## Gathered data
------------------------------------------------------------------------

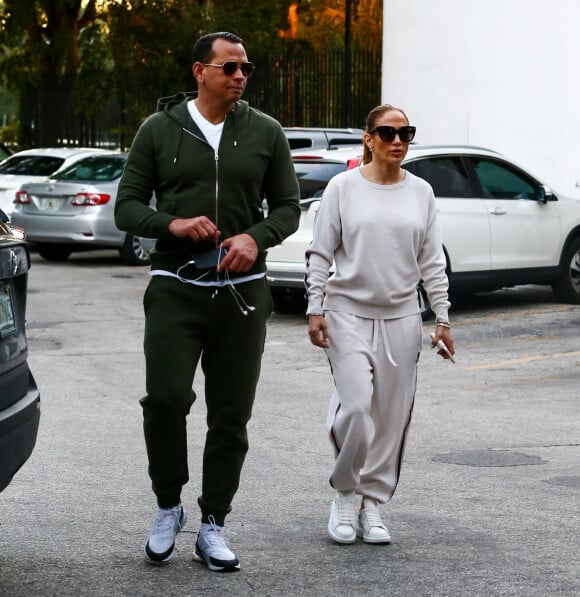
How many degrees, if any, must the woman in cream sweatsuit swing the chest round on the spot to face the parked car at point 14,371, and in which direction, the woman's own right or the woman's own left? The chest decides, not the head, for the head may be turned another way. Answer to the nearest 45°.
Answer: approximately 45° to the woman's own right

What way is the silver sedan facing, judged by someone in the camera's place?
facing away from the viewer and to the right of the viewer

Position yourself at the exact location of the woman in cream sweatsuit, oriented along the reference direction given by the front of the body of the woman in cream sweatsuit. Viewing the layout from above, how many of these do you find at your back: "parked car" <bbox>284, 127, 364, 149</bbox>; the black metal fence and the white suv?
3

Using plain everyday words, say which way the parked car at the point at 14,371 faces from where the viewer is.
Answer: facing away from the viewer and to the left of the viewer

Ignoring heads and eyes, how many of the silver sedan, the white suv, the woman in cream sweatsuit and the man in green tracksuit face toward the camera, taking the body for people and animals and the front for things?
2

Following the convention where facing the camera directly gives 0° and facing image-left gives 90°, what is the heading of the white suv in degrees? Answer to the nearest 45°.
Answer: approximately 225°

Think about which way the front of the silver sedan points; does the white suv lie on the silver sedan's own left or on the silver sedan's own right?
on the silver sedan's own right

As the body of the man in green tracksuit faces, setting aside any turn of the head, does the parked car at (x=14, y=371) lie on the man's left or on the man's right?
on the man's right
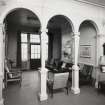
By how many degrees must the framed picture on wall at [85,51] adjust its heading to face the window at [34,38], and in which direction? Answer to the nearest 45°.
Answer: approximately 135° to its right

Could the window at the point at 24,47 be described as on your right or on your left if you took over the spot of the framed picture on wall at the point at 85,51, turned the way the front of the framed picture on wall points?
on your right

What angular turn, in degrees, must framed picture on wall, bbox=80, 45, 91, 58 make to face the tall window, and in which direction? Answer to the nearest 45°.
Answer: approximately 135° to its right

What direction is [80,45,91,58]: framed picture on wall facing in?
toward the camera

------------------------------------------------------------------------

## TASK ITEM
Print the data above word for word, with the pictures left out.

## TASK RESPONSE
How many degrees, if any, must the woman in cream sweatsuit swing the chest round on the spot to face the parked car at point 14,371, and in which direction, the woman's own right or the woman's own left? The chest decides, not the head, for the head may be turned another way. Answer to the nearest 45°.
Answer: approximately 45° to the woman's own right

What way is the silver sedan facing, judged by someone in the camera's place?
facing away from the viewer and to the right of the viewer

Position yourself at the exact location of the woman in cream sweatsuit, oriented along the reference direction given by the front of the body of the woman in cream sweatsuit. Viewing the layout from above, how many of these do you find at your back: "parked car" <bbox>284, 127, 364, 149</bbox>; the black metal fence and the white suv?
3

Using plain everyday words, say which way the parked car at the point at 14,371 faces from where the viewer is.
Answer: facing away from the viewer and to the left of the viewer

Ignoring heads and eyes, how many of the silver sedan, the white suv, the woman in cream sweatsuit and the man in green tracksuit face toward the camera, taking the body for people and animals and the front for things?
2

Following the convention where facing the camera directly gives 0° and facing image-left gives 90°, what is the heading of the white suv in degrees? Answer to the nearest 45°.
Answer: approximately 225°

Think about which way the front of the silver sedan points; does the white suv lie on the silver sedan's own left or on the silver sedan's own right?
on the silver sedan's own right

As the body of the man in green tracksuit faces, setting aside any turn of the head, does the parked car at (x=14, y=371) lie on the man's left or on the man's right?
on the man's right
By how many degrees must the framed picture on wall at [85,51] adjust its heading to face the window at [34,38], and in which direction? Answer to the nearest 45°.
Answer: approximately 135° to its right

Could the window at the point at 24,47 be described as on your right or on your left if you took over the spot of the framed picture on wall at the point at 85,51, turned the way the front of the framed picture on wall points?
on your right

What angular turn, in degrees, must framed picture on wall, bbox=80, 45, 91, 58 make to face the tall window, and in which direction? Answer to the nearest 45°.
Answer: approximately 135° to its right

What direction is [80,45,91,58]: framed picture on wall facing in?
toward the camera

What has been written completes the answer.